3 of 244 comments (clear)

  1. Misleading video, punishment fits the crime, etc. by The+Amazing+Fish+Boy · · Score: 5, Interesting
    For those that say they are entitled or should have the right, if most people agree then there is no reason to be ashamed. If most people don't agree then maybe you need to reassess whether or not you should be ashamed. I'm betting some will disagree with me. If you can provide me an example of where I might be wrong I'm certainly willing to think about it.
    Are you saying the majority is always in the right? I can think of a few examples where the majority would deem an act "shameful" that shouldn't really be. Stealing a newspaper is (in most cases) shameful, as is not cleaning up after your dog. But what about, for example, getting rejected when asking someone out?

    Furthermore, there is the issue of a mistaken act. Think of Seinfield where Jerry's girlfriend sees him scratching his nose in his car. From her angle it looks like he's picking his nose. Should that go on these sites?
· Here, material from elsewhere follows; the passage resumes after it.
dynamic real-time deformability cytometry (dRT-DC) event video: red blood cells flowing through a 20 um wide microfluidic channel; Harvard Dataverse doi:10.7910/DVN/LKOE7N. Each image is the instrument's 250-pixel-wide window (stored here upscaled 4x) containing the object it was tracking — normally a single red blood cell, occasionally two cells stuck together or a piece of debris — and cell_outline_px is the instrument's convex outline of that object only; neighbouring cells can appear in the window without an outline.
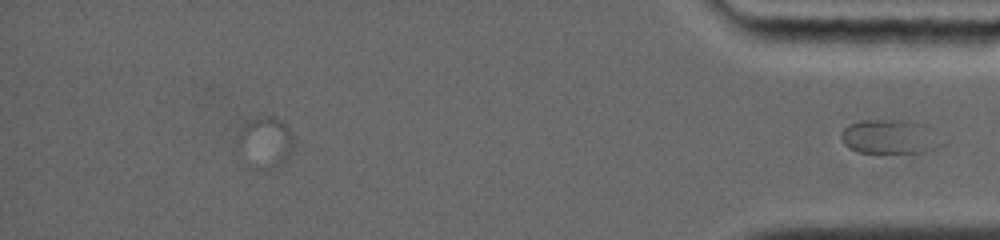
{"species": "common noctule bat (a hibernating species)", "species_latin": "Nyctalus noctula", "temperature_condition": "warm", "stored_images_in_passage": 37, "segment_of_instrument_passage": [2, 2], "camera_frame_rate_fps": 5000, "um_per_image_px": 0.085, "animal": {"sex": "female", "body_mass_g": 19.0, "forearm_length_mm": 56.7}, "frame": {"image": 1, "passage_image": 37, "time_ms": 12.8, "image_size_px": [1000, 240], "cell_outline_px": [[932, 148], [924, 152], [856, 152], [848, 148], [844, 144], [840, 136], [840, 132], [848, 124], [860, 120], [912, 120], [924, 124], [928, 128]], "centroid_in_image_um": [75.36, 11.59], "position_along_channel_um": 359.8, "area_um2": 19.02}}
    Finally, even with shameful acts, there is the idea that the punishment should fit the crime. What if you stumble home drunk, piss on your car, and collapse in your doorway. Now, first of all, that's pretty pathetic, and you probably deserve ridicule. But that ridicule should come from friends and neighbours. Should that video go online, where your employer might see it? Does it have your name on it? What if it affects future employment opportunities?

    I don't think it's as clear cut as "don't do something you'd be ashamed to do."
  2. Re:No problem? by LionKimbro · · Score: 5, Interesting

    Well, there are those situations where society is wrong, and needs to be called on it.
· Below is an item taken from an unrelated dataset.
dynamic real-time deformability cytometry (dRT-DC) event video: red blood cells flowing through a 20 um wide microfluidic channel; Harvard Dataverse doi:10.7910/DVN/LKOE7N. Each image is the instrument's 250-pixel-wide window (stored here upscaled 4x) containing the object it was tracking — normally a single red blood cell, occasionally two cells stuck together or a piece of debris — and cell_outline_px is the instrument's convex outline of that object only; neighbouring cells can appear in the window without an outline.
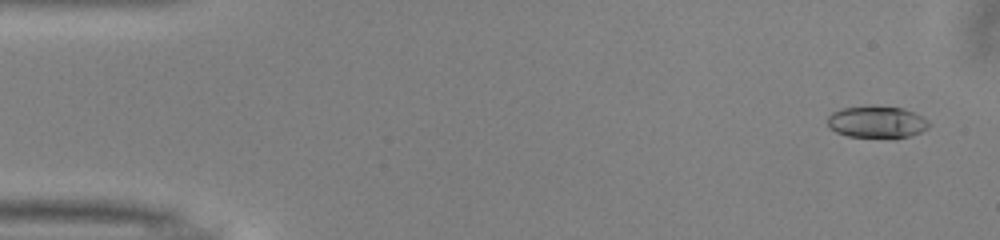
{"species": "common noctule bat (a hibernating species)", "species_latin": "Nyctalus noctula", "temperature_condition": "warm", "stored_images_in_passage": 51, "camera_frame_rate_fps": 3000, "um_per_image_px": 0.085, "animal": {"sex": "male", "body_mass_g": 13.0, "forearm_length_mm": 53.1}, "frame": {"image": 1, "passage_image": 3, "time_ms": 0.667, "image_size_px": [1000, 240], "cell_outline_px": [[932, 124], [928, 128], [920, 132], [896, 140], [848, 136], [836, 132], [828, 128], [828, 116], [832, 112], [840, 108], [872, 104], [904, 108], [928, 120]], "centroid_in_image_um": [74.52, 10.37], "position_along_channel_um": 10.5, "area_um2": 19.77}}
    Will society be responsive? That's the question.

    If society is not responsive when society is wrong, then this is horrific and terrible and should be opposed.
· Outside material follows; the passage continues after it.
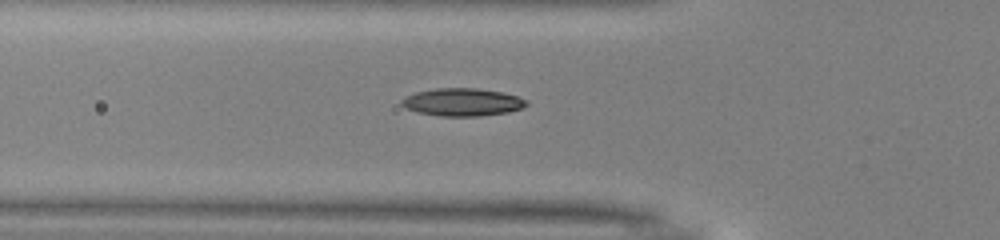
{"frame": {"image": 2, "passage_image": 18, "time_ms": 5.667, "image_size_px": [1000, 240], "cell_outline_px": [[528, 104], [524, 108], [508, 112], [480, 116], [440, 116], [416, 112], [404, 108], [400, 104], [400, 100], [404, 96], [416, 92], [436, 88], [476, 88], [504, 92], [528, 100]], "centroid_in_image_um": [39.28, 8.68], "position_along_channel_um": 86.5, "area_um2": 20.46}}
    If society is responsive, then we should welcome our new neighborly overlords.

    Example: "Women shouldn't be allowed to vote." Suppose we had this high technology, and it's early 1900's. You and your subversive friend are having a discussion, and whisper that you think women should be able to vote. Obviously, you are trying to create a subversive cell movement; And unfortunately for you, someone with a microphone and a camera caught it, and posted it online. You are visibly and painfully ostracized from society. Anyone who thought at least some bit of sympathy for your way of thinking either changes their mind (against you,) or decides to stay quiet. Because a critical mass of people are able to express their opinion, society is incapable of changing, and the passages of perspective are blocked.

    Will society be responsive in our future environment? We do not know. It seems reasonable to believe that the future may resemble a panopticon, but that piece of evidence alone doesn't tell us enough; We don't know what balancing forces may exist.

    But, anyways: There's an example of how the system you described might be flawed.

  3. Re:Redefinition of shame by LightCecil · · Score: 5, Interesting

    There's a book that covers this. It's a science fiction book that explores a society that emerges when a freely available, perfectly portable surveillance technology emerges. It's based on projections of light-transmitting wormholes that can be put up *anywhere*, even in your house. Now, of course the initial usages are obvious, but once the novelty of "hee, I can look at people in their bathroom" wears off, the society becomes increasingly uncaring about the old social stigmas and shames. The technology also extends into time, letting people see what real history is like, rather than the history people accept, filtered through thousands of years of alterations.

    Though it destroys many people's faiths of famous figures of the past, it also constructs a society where the shames have shifted from transient things like sexuality.

    It's called "The Light of Other Days", and it was a collaboration between Arthur C. Clarke and Stephen Baxter.